> **Instructions for the task**: With the pictures left out, repeat every entry that follows exactly.
****************************************
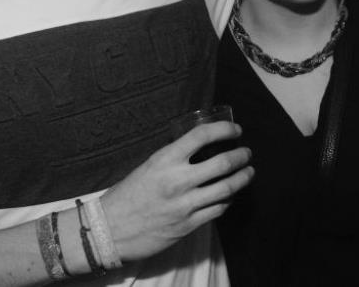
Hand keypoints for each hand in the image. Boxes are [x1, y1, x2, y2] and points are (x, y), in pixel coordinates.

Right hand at [98, 121, 252, 260]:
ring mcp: (184, 205)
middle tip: (247, 153)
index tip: (236, 130)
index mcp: (165, 159)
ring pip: (227, 188)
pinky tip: (230, 195)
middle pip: (223, 163)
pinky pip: (218, 210)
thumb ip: (174, 158)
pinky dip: (228, 200)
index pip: (202, 135)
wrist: (110, 230)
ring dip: (243, 178)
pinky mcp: (188, 225)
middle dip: (241, 156)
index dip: (224, 129)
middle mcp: (177, 180)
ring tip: (248, 172)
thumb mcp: (149, 166)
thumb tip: (201, 148)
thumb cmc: (128, 195)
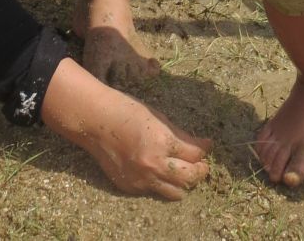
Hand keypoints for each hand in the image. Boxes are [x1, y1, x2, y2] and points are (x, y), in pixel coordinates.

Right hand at [42, 59, 210, 199]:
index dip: (204, 149)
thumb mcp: (158, 117)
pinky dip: (161, 183)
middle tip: (202, 164)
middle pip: (189, 178)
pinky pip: (154, 191)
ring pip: (175, 193)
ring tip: (184, 171)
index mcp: (162, 142)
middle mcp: (153, 165)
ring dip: (183, 183)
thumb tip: (203, 145)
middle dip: (200, 171)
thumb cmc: (127, 111)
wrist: (95, 122)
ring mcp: (141, 180)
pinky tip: (160, 170)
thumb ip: (181, 135)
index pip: (194, 155)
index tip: (208, 145)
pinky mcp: (130, 187)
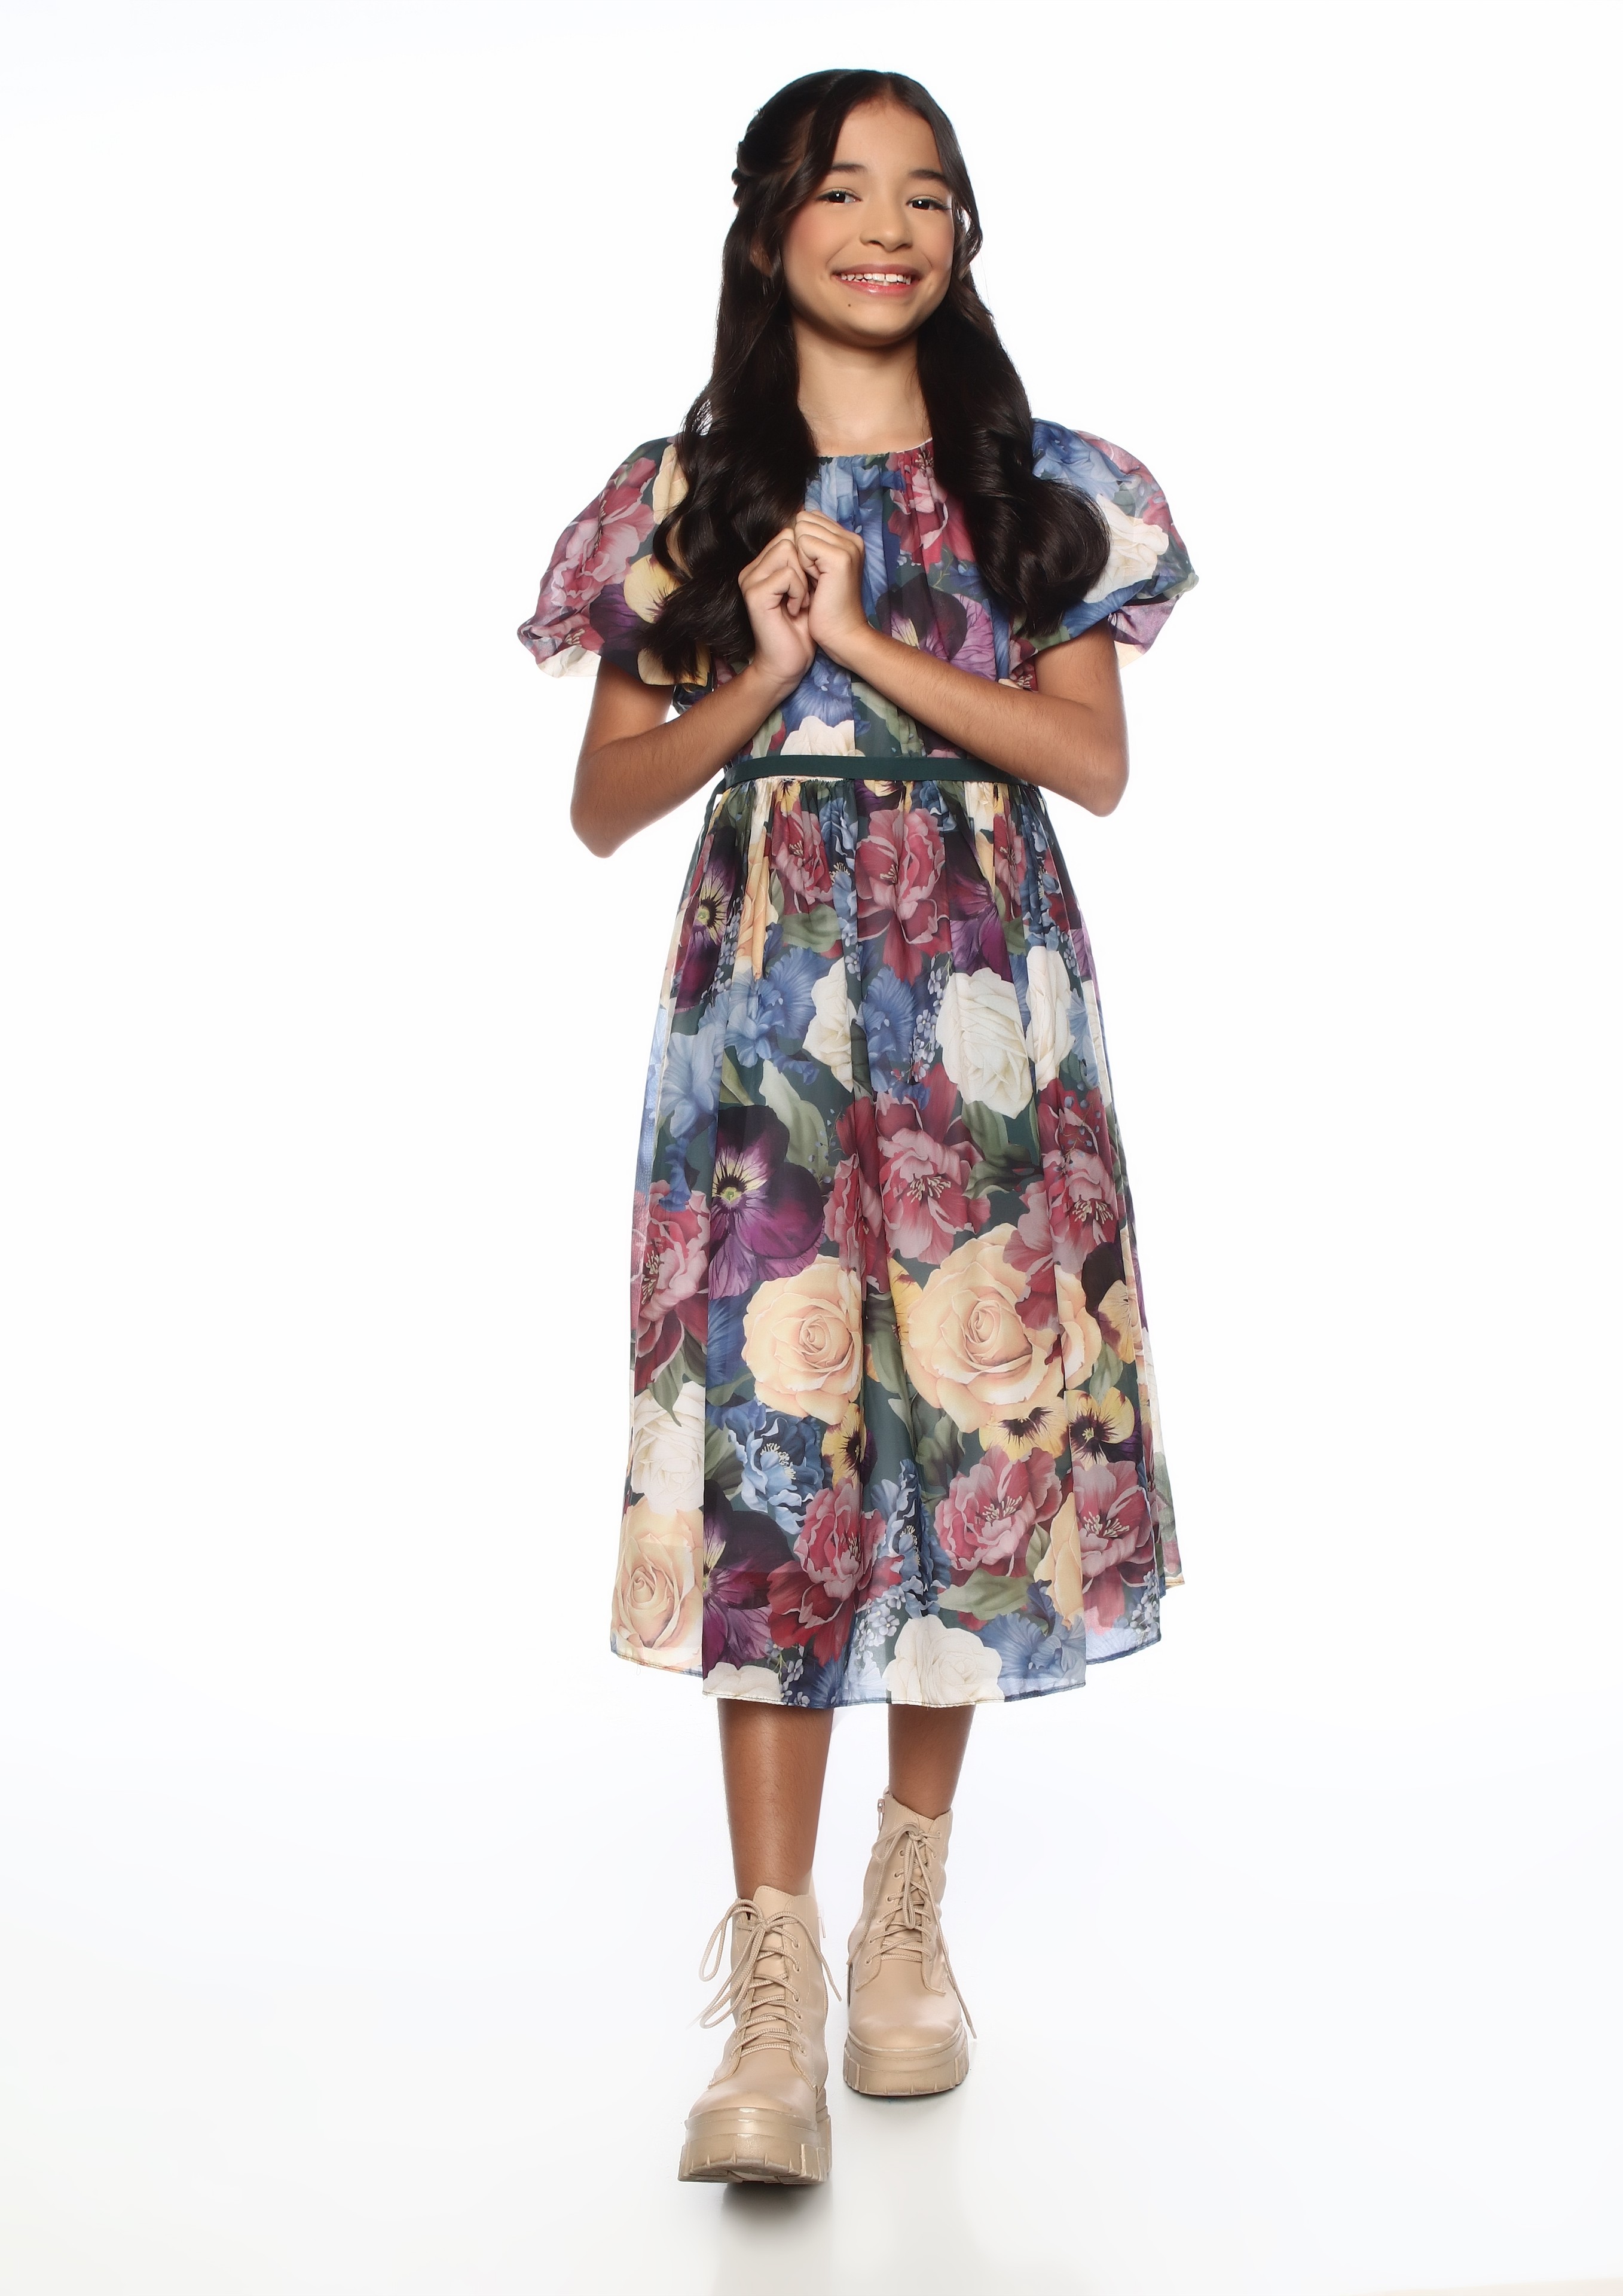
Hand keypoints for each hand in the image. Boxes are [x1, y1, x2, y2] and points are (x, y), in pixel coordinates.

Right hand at [737, 527, 814, 696]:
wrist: (788, 663)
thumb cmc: (800, 629)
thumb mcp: (805, 587)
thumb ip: (802, 561)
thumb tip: (812, 532)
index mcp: (761, 566)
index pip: (788, 535)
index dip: (807, 557)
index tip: (808, 586)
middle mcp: (751, 570)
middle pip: (788, 538)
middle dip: (805, 565)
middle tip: (804, 595)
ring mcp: (750, 581)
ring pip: (788, 552)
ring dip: (803, 580)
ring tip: (799, 603)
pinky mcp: (755, 594)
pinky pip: (788, 574)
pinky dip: (800, 593)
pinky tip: (795, 610)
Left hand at [793, 509, 870, 663]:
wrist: (841, 635)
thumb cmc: (826, 609)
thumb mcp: (817, 570)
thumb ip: (812, 545)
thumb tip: (794, 523)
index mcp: (849, 540)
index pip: (811, 518)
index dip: (801, 543)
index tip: (812, 572)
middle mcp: (852, 539)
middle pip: (804, 519)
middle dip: (799, 548)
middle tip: (812, 578)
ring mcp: (848, 546)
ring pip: (802, 529)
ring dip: (799, 556)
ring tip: (813, 581)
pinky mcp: (839, 557)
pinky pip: (803, 543)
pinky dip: (802, 564)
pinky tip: (813, 583)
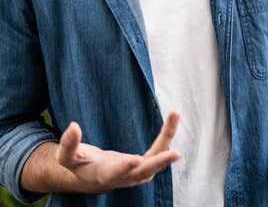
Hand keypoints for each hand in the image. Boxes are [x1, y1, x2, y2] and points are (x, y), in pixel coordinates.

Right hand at [55, 111, 181, 192]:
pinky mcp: (147, 164)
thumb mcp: (67, 157)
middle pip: (145, 171)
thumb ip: (68, 144)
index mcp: (104, 176)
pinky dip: (167, 133)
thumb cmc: (79, 166)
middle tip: (176, 153)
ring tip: (175, 115)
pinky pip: (161, 149)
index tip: (135, 159)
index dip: (124, 167)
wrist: (94, 177)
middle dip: (160, 162)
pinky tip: (173, 118)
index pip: (116, 173)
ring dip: (168, 136)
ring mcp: (139, 172)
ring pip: (158, 157)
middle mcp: (126, 177)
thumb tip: (73, 126)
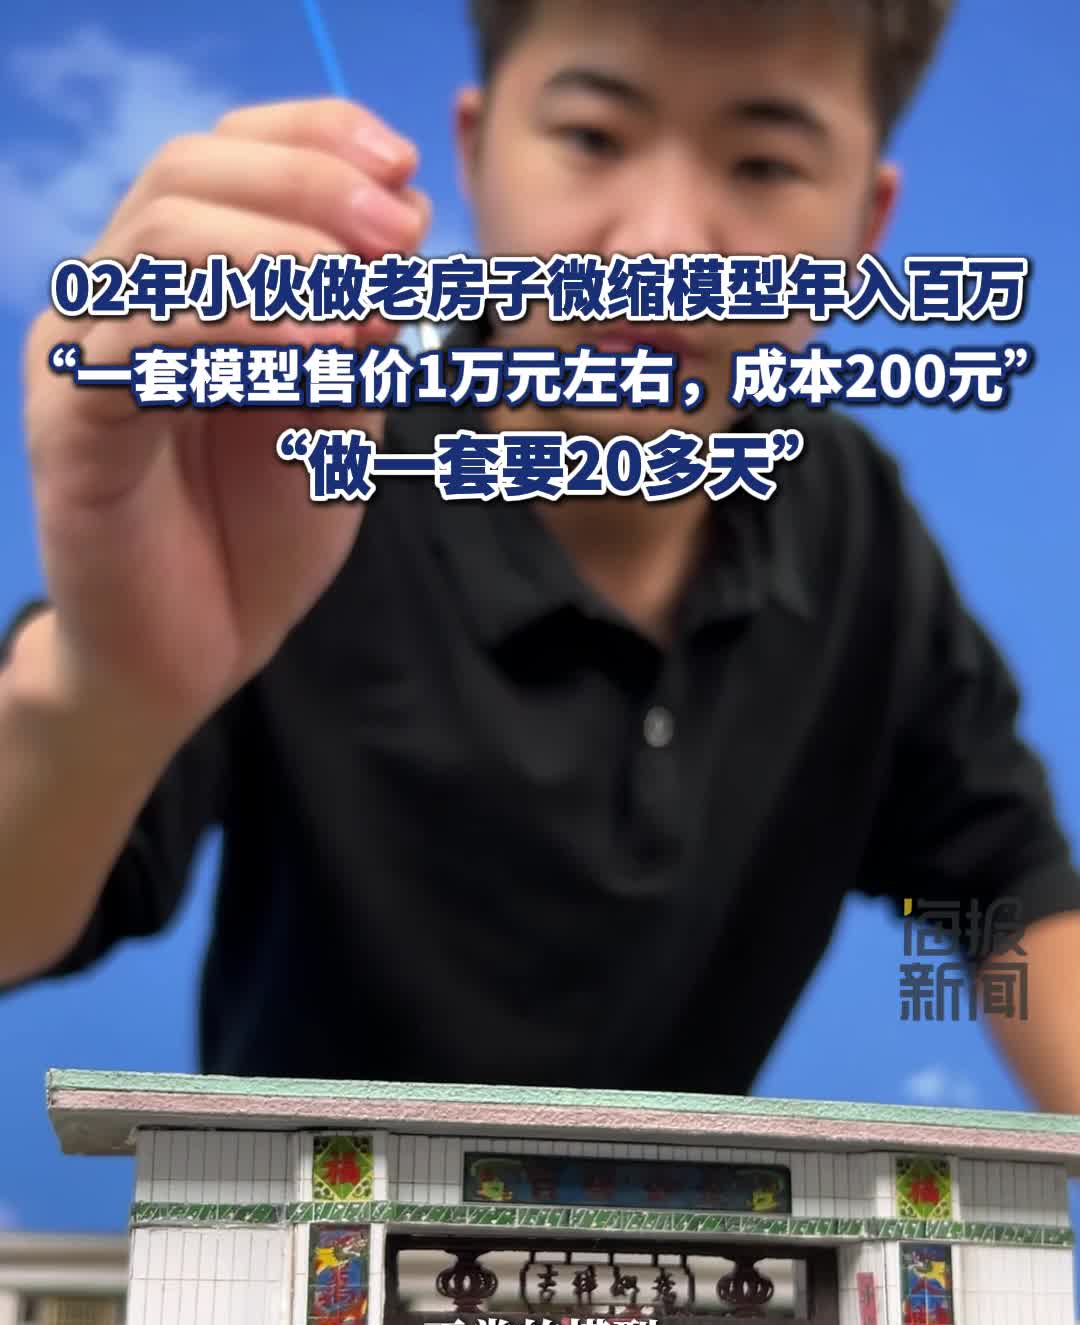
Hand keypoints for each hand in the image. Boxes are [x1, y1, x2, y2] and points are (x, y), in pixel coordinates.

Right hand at [22, 98, 429, 740]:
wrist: (190, 659)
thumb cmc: (252, 542)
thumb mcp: (333, 420)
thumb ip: (355, 334)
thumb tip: (398, 238)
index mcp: (182, 279)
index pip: (228, 154)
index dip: (315, 139)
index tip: (404, 168)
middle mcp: (122, 295)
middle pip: (189, 168)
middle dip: (309, 185)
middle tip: (397, 233)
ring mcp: (88, 350)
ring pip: (162, 233)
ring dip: (282, 248)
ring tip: (366, 298)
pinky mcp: (74, 418)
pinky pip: (140, 332)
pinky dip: (238, 323)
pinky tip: (319, 350)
****************************************
> **Result of the task**:
Hand keypoints for each hand in the image. Boxes are [x1, y1, x2, y2] and points are (x, y), in pixel coordinates.

Right hand at [98, 121, 252, 260]:
ring mcp: (184, 205)
middle tip: (247, 153)
index tip: (236, 130)
index mcp: (165, 159)
ring pip: (227, 188)
pinky tip: (230, 195)
middle pip: (223, 163)
pinky pip: (218, 210)
thumb ip: (174, 158)
pinky dip: (228, 200)
index pip: (202, 135)
wrist: (110, 230)
ring dip: (243, 178)
pinky mcp: (188, 225)
middle dip: (241, 156)
index dip: (224, 129)
middle mcp: (177, 180)
ring tip: (248, 172)
thumb mcp: (149, 166)
thumb tip: (201, 148)
thumb cmc: (128, 195)
Hand keypoints for each hand in the image. Boxes are [x1, y1, x2, y2] and points are (x, y), in pixel coordinates.

Right hand at [42, 59, 210, 199]:
index dip: (204, 149)
thumb mcp: (158, 117)
pinky dip: (161, 183)
middle tip: (202, 164)
middle pip: (189, 178)
pinky pip: (154, 191)
ring pip: (175, 193)
ring tip: (184, 171)
index mcp: (162, 142)
middle mcp: (153, 165)
ring dip: (183, 183)
thumb tip: (203, 145)
middle dip: (200, 171)
thumb cmc: (127, 111)
wrist: (95, 122)
ring mcp: (141, 180)
pinky tip: (160, 170)
thumb ip: (181, 135)
index pip: (194, 155)
index tip: (208, 145)
pinky mcp: (130, 187)
Hand keypoints for each hand in the image. Boxes are [x1, y1, x2, y2] and points are (x, y), in pixel coordinates.

Right hand at [737, 527, 814, 696]:
wrist: (788, 663)
thumb cmc: (800, 629)
thumb mcp: (805, 587)
thumb ip: (802, 561)
thumb tip: (812, 532)
index mcp: (761, 566)
index pip: (788, 535)
index dip: (807, 557)
index tip: (808, 586)
middle mcp: (751, 570)
middle pip: (788, 538)
middle dip: (805, 565)
middle tip: (804, 595)
ring mcp: (750, 581)
ring pip: (788, 552)
ring dip: (803, 580)
ring tip: (799, 603)
pinky mcp: (755, 594)
pinky pip: (788, 574)
pinky dip: (800, 593)
pinky tip: (795, 610)
Left hand at [793, 509, 870, 663]:
wrist: (841, 635)
thumb cmc: (826, 609)
thumb mcp: (817, 570)
thumb ip: (812, 545)
thumb tip: (794, 523)
index mcp: (849, 540)
index pip: (811, 518)
index dip: (801, 543)
index tip: (812, 572)
middle mcp: (852, 539)
middle pip: (804, 519)
middle dip: (799, 548)
middle tip: (812, 578)
ring mcp: (848, 546)
ring pip: (802, 529)
ring dip: (799, 556)
ring tip: (813, 581)
pinky mcp: (839, 557)
pinky pip: (803, 543)
pinky dip: (802, 564)
pinky tip: (813, 583)
Hand keypoints for each hand in the image. Boxes are [x1, y1, x2, y2] and points are (x, y), in pixel coordinates.

Right hand at [55, 111, 181, 192]:
pinky mcp: (147, 164)
thumb mcp: (67, 157)
middle pip: (145, 171)
thumb ip: (68, 144)
index mcp: (104, 176)
pinky dip: (167, 133)
thumb cmc: (79, 166)
middle tip: (176, 153)
ring tip: (175, 115)
pinky pip: (161, 149)
index tip: (135, 159)
index dip: (124, 167)
wrist: (94, 177)
middle dip: (160, 162)
pinky tip: (173, 118)
index pip: (116, 173)
ring dip: (168, 136)
ring mcp: (139, 172)
ring pip: (158, 157)
middle mcp: (126, 177)
thumb tip: (73, 126)
Hand keypoints for each hand in the image. Boxes are [x1, y1, x2, y2] and points are (x, y), in pixel coordinates.

Right hand at [22, 98, 429, 740]:
wrist: (190, 659)
thumb cmc: (252, 542)
thumb mcp: (333, 420)
thumb ip: (355, 334)
thumb tip: (398, 238)
index mcp: (182, 279)
index pip: (228, 154)
index dip: (315, 139)
index tip: (404, 168)
middle mcp: (122, 295)
middle pip: (189, 168)
middle dip: (309, 185)
middle tip: (397, 233)
ring mcp: (88, 350)
ring pip: (162, 233)
ring dip: (282, 248)
ring tip: (366, 298)
pinky mcp: (74, 418)
pinky pip: (140, 332)
pinky dip: (238, 323)
pinky tip: (319, 350)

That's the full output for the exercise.